So actually the decision to make a cigar box guitar was not as arbitrary as you might think. I know, from having put my mitts around other people’s guitars, that my hands, which are the size of a ten year old’s, wouldn’t be very happy playing most acoustic guitars, and that I would end up quitting in frustration. The boy had suggested I get a travel guitar, so then I wouldn’t have to add the problem of having to hug a huge guitar body, and they’re a bit pricey. Electric guitars have thinner necks, but I don’t really want to play that kind of music and have to shell out the kind of money that a good amp requires. Then, when I was thinking about guitar lessons again I did some research and found out you can get short chord necks, which would help (since my arms are also short) and 3/4 size bodies. But all that seemed like a lot of expense for something I most likely will barely visit. Mostly I’m just interested in portable accompaniment for my own private karaoke.
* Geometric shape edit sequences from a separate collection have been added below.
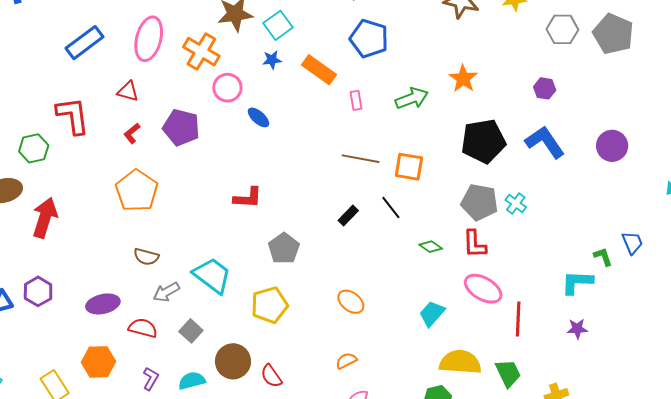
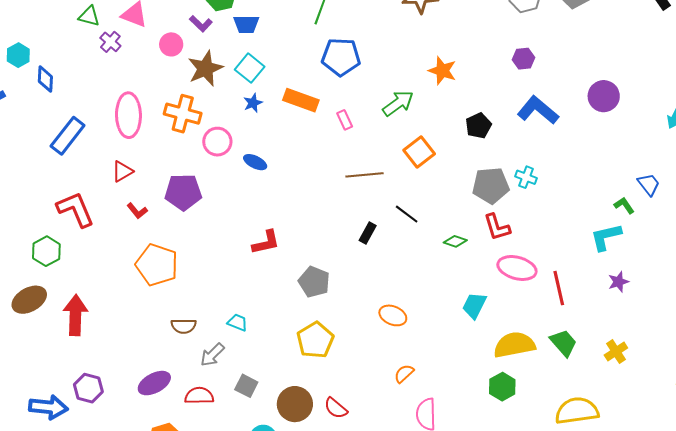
red triangle: (128, 91) -> (122, 171), turned -30
red L-shape: (132, 133) -> (137, 211), turned -75
black pentagon: (483, 141) -> (478, 126), size x0.6
orange square: (409, 167) -> (419, 152), moved, turned -32
cyan trapezoid: (212, 275) -> (238, 322), moved, size x0.5

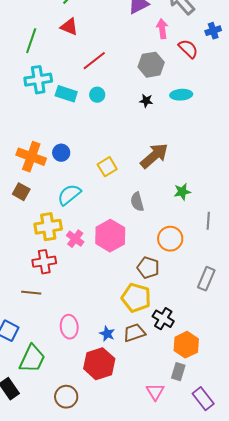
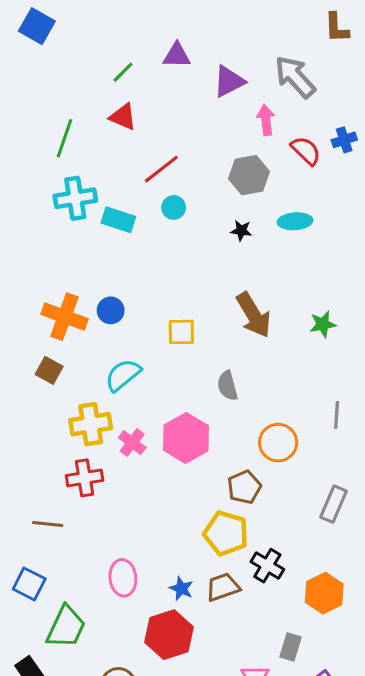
blue cross: (213, 31) -> (344, 140), moved
cyan circle: (97, 95) -> (174, 207), moved
brown arrow: (154, 156) -> (254, 315), turned 100
yellow square: (107, 167) -> (181, 332), turned 30
green star: (182, 192) -> (323, 324), moved
brown pentagon: (148, 268) -> (244, 487), turned 30
brown line: (31, 293) -> (48, 524), moved
orange hexagon: (186, 345) -> (324, 593), moved

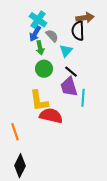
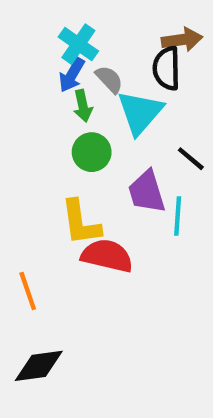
cyan triangle: (66, 51) -> (140, 112), size x1.6
black line: (71, 72) -> (191, 159), moved
black diamond: (20, 166) -> (39, 366), turned 55

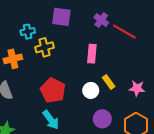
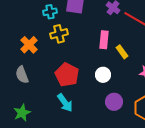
cyan cross: (28, 32) -> (50, 12), moved
orange cross: (13, 59) -> (29, 45), turned -30
yellow rectangle: (109, 82) -> (122, 52), moved

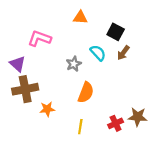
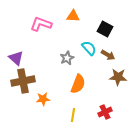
pink L-shape: (40, 38) -> (41, 24), moved
brown arrow: (123, 53) -> (108, 55), moved, turned -96
brown star: (138, 117) -> (118, 77), moved

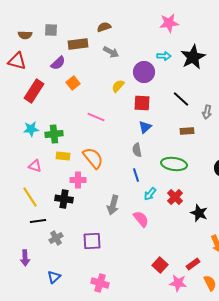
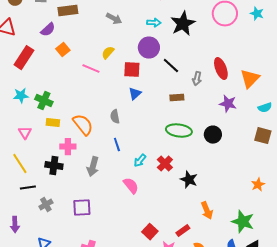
gray arrow: (111, 52) -> (114, 19), moved
purple circle: (144, 72) -> (149, 48), moved
pink line: (96, 117) -> (91, 69), moved
green cross: (54, 134) -> (44, 101), turned 30
gray semicircle: (137, 150) -> (115, 117), moved
green ellipse: (174, 164) -> (179, 131), moved
pink triangle: (35, 166) -> (25, 133), turned 40
blue line: (136, 175) -> (117, 145), moved
gray arrow: (113, 205) -> (93, 167), moved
But then I realized I could make one of these D.I.Y. guitars and have a toy that, unlike a toy guitar, actually sounds cool, is fun to make, and has a long history of people like me not really having a lot of means and yet wanting some music in their lives. Better still, I can choose to make it 3 or 4 strings and thus can make the neck as narrow and as short as I want it, I can make the frets be as high or as low (or flush or fretless) or whatever I want, and the body is small enough that my hand can span it so I don’t have to lose precious arm reach wrapping myself around it. How great is that?
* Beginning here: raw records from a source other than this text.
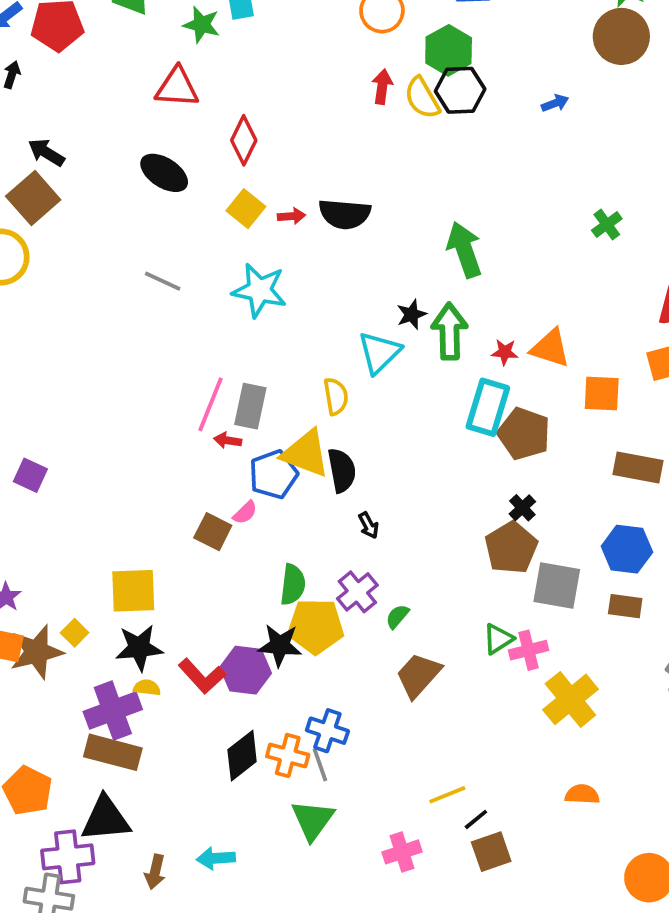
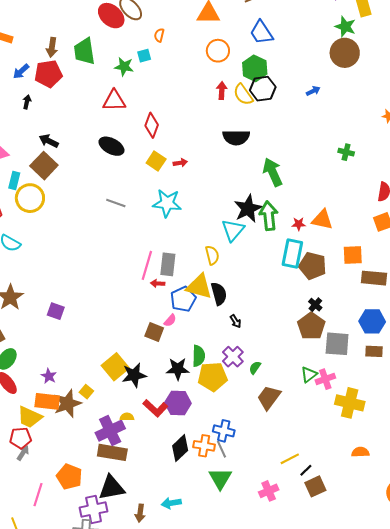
black semicircle: (345, 214) -> (236, 137), moved
green cross: (607, 225) -> (346, 152), turned -35
black star: (411, 314) -> (248, 209), size x1.8
orange square: (602, 394) -> (353, 255), moved
yellow square: (133, 591) -> (115, 367), turned -32
black star: (280, 645) -> (178, 369), moved
black star: (139, 648) -> (134, 375), moved
yellow cross: (570, 699) -> (350, 403), turned -32

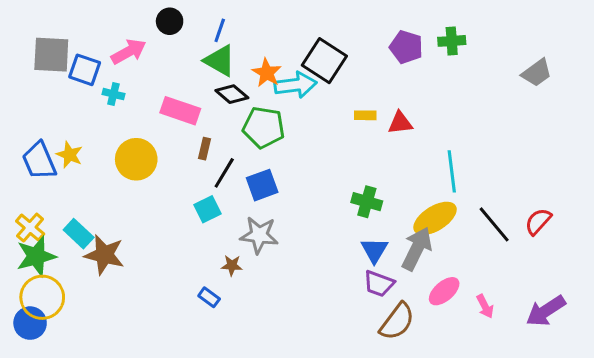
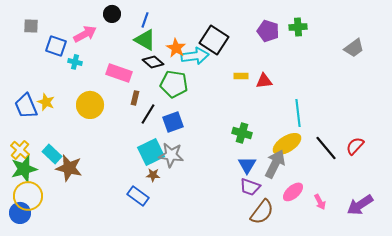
gray square: (51, 55) -> (31, 26), moved, size x0.6
cyan square: (208, 209) -> (151, 152), moved, size x1.5
blue rectangle: (209, 297) -> (138, 196), size x1.5

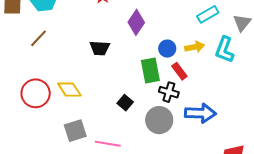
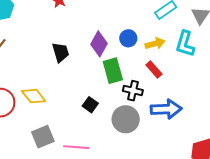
purple diamond: (136, 22) -> (99, 44), moved
black trapezoid: (100, 48) -> (61, 52), turned -105
blue circle: (167, 49) -> (128, 38), moved
red rectangle: (179, 71) -> (154, 69), moved

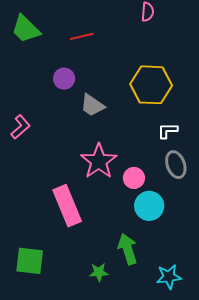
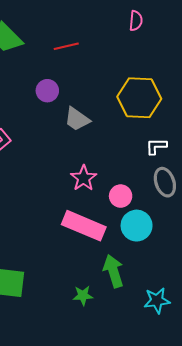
pink star: (99, 161) -> (84, 178), size x0.7
pink rectangle: (67, 206) -> (84, 226), moved, turned -45

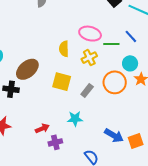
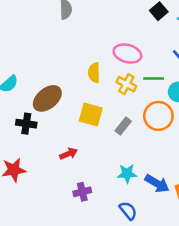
green line: (111, 44) -> (154, 79), moved
yellow cross: (89, 58) -> (126, 84), turned -35
cyan star: (75, 119) -> (127, 174), moved
red arrow: (42, 128) -> (69, 154), moved

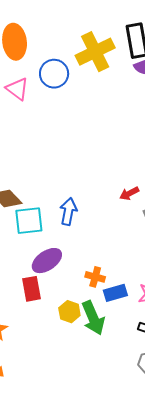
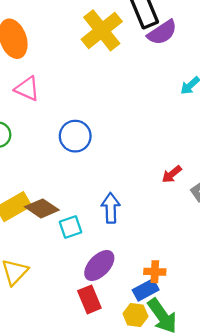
blue circle: (54, 74) -> (75, 136), moved
cyan square: (29, 221) -> (71, 227), size x0.7
blue rectangle: (115, 293) -> (146, 290), moved

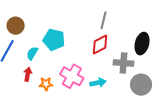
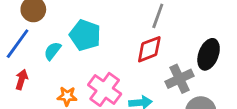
gray cross: (123, 63) -> (179, 79), turned -36
red arrow: (28, 74) -> (22, 80), moved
Yesterday I found the Cuban cigar shop and the owner let me have two boxes. Most of the boxes are cardboard these days, and I wanted to go with wood. Although, the cardboard ones are far more interesting and colorful. I hear the cardboard ones sound almost as good, though, which makes sense – the box just functions as a sound chamber, and if the neck extends through or past the box, then it doesn’t matter how strong it is.
This beauty will be my acoustic guitar. I’m hoping the glue job on the rounded corners will hold up. And the paper label has some bubbles in it, but I’m sure Uncle Clem cared more if it could hold up to his pickin’ than if it was perfect or not. Anyway, I thought it was a nice choice for a little girl (me) to hold onto.
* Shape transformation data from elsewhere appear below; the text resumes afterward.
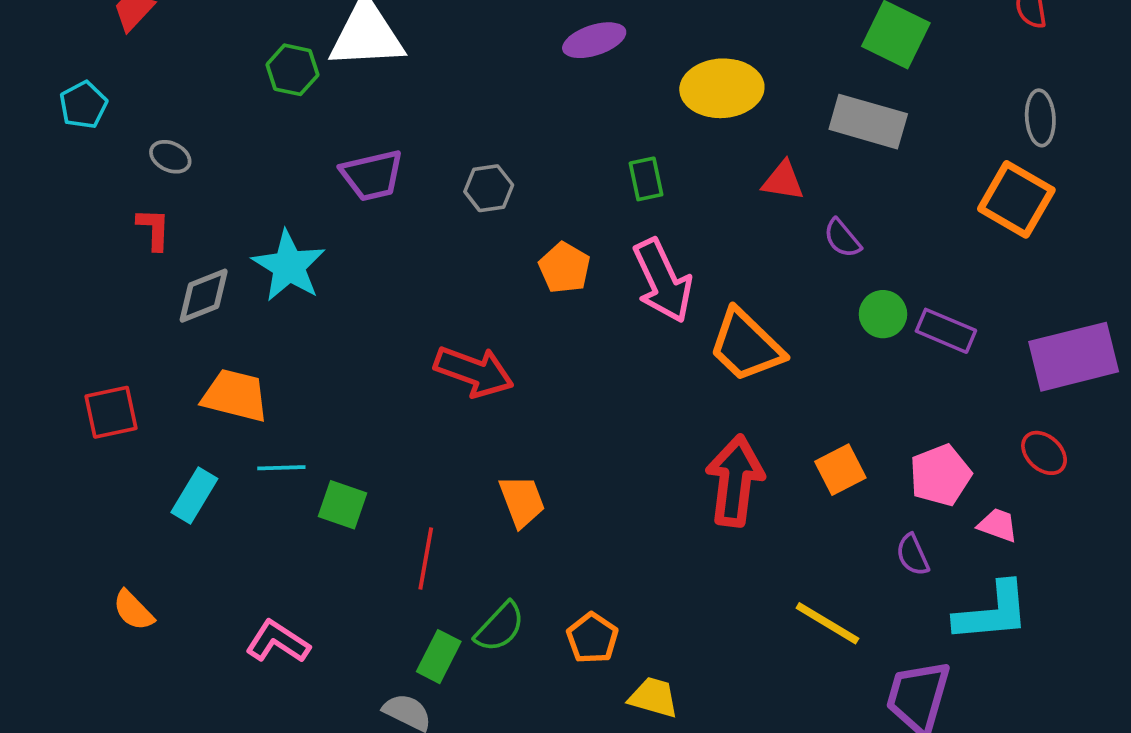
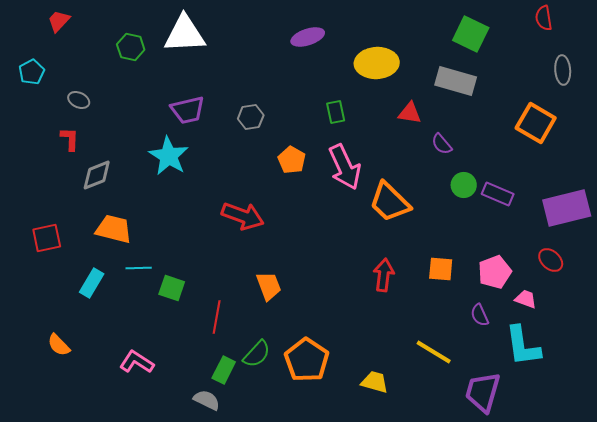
green hexagon: (292, 70) -> (131, 47), moved
gray ellipse: (1040, 118) -> (563, 70), moved
cyan star: (289, 266) -> (169, 156), moved
orange square: (840, 470) -> (441, 269), turned 32
red arrow: (735, 481) -> (384, 275), size x0.7
cyan L-shape: (992, 612) -> (523, 346), turned 87
orange pentagon: (592, 638) -> (307, 360), size x1.6
yellow trapezoid: (653, 697) -> (375, 382), moved

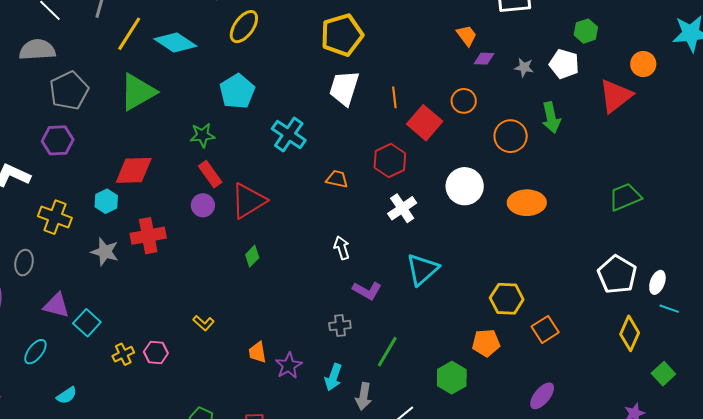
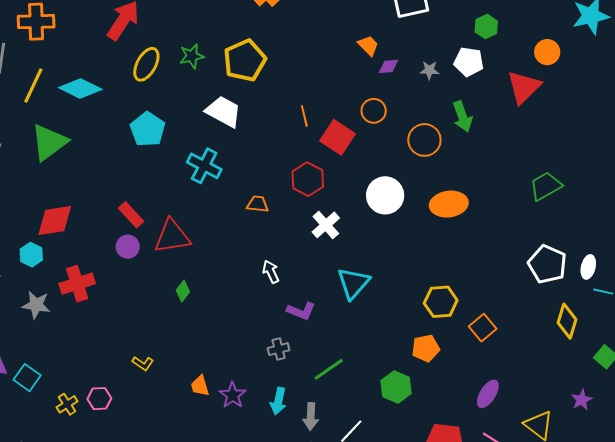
white trapezoid: (344, 88) -> (223, 112), moved, turned 108
green star: (202, 135) -> (192, 56), moved
red triangle: (248, 201) -> (172, 237), turned 30
green line: (387, 352) -> (329, 369), turned 32

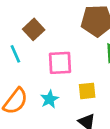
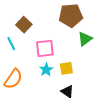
cyan star: (49, 99) -> (46, 70), moved

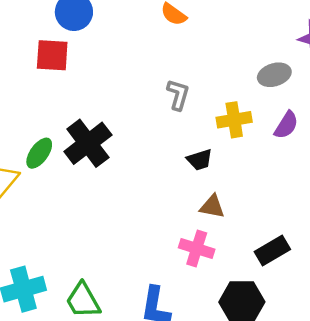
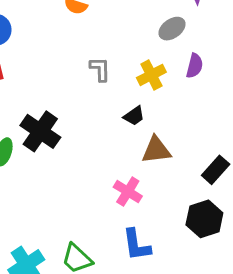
brown triangle: (212, 207) -> (156, 150), size x1.4
pink cross: (197, 249) -> (128, 192), moved, turned 32

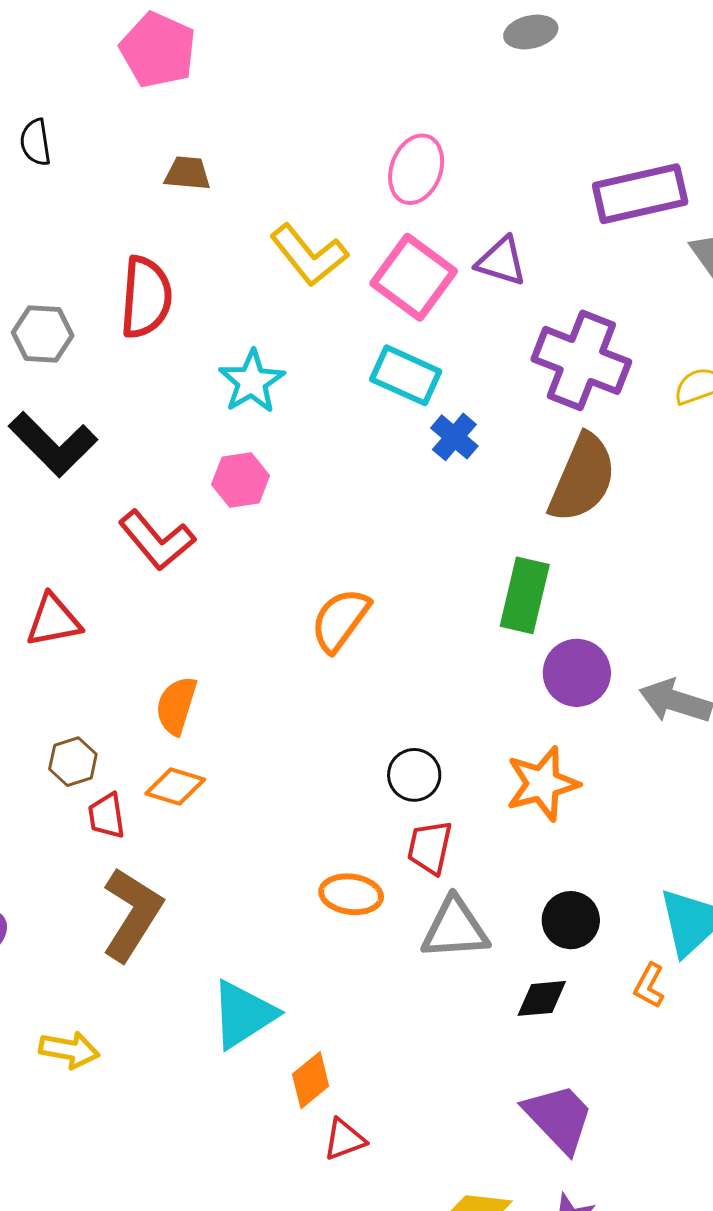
This guy here will be my electric guitar. It’s barely over an inch tall, is well-made with dove-tailed corners, and and will take a nice stain and finish. I’ll put a pick-up in it and move on to making a ghetto amp.
I found this video to be really inspiring. Maybe I can learn to play this spooky kind of slide guitar blues.
I picked up this stainless “tin” at the Seoul Folk Flea Market thinking it would make a beautiful banjo, but unfortunately the lid-side makes a pretty dull sound and the bowl side which sounds good is really ugly. I only paid 5 bucks for it, so I guess if it doesn’t work, then I have a new used bowl to eat out of. Although, all might not be lost. Maybe I can use it as a resonator somehow. Like put the bowl inside and then punch holes in the lid and put it on another sound box.
But I just realized – omg – that Korean hanji paper boxes would make a perfect banjo. So I’m off to Insadong in Seoul to get a hanji box kit for tourists, and I’m going to drill holes in it and decoupage it and decorate the bottom and NOT the top…What a perfect marriage of low budget need with local materials and musical traditions. Good thing I won’t be in a class – everyone would think me insane. Maybe I can find some techniques on-line or in a book somewhere.
What a nice, adoption-free weekend! Yayy!
I am Navin Johnson, trying to get my groove on, on the porch of my imagination…
This is an iconic joke to us transracial adoptees, btw… “you mean I’m gonna stay this color?” Only with me, it’s “Things were never easy for me. I was raised a square white child.” !!!
2 thoughts on “these tiny hands”
Check these hanboks out made with hanji: http://www.korea.net/detail.do?guid=46446 Even though we didn’t invent paper, Koreans futher advance paper making and at one point produce the best quality paper in the world. In my opinion still do. This also explains why Korean literature is consisdered by many to be world class. I am glad you found something to discuss other than adoption issues. Cannot wait to see the finish product.
Yes, I saw those!
Thing is, the clothing is not just made of hanji paper – it’s made of cloth made up of threads made of hanji. Right now it’s an experimental commercial venture, so I doubt it’s available to the general public.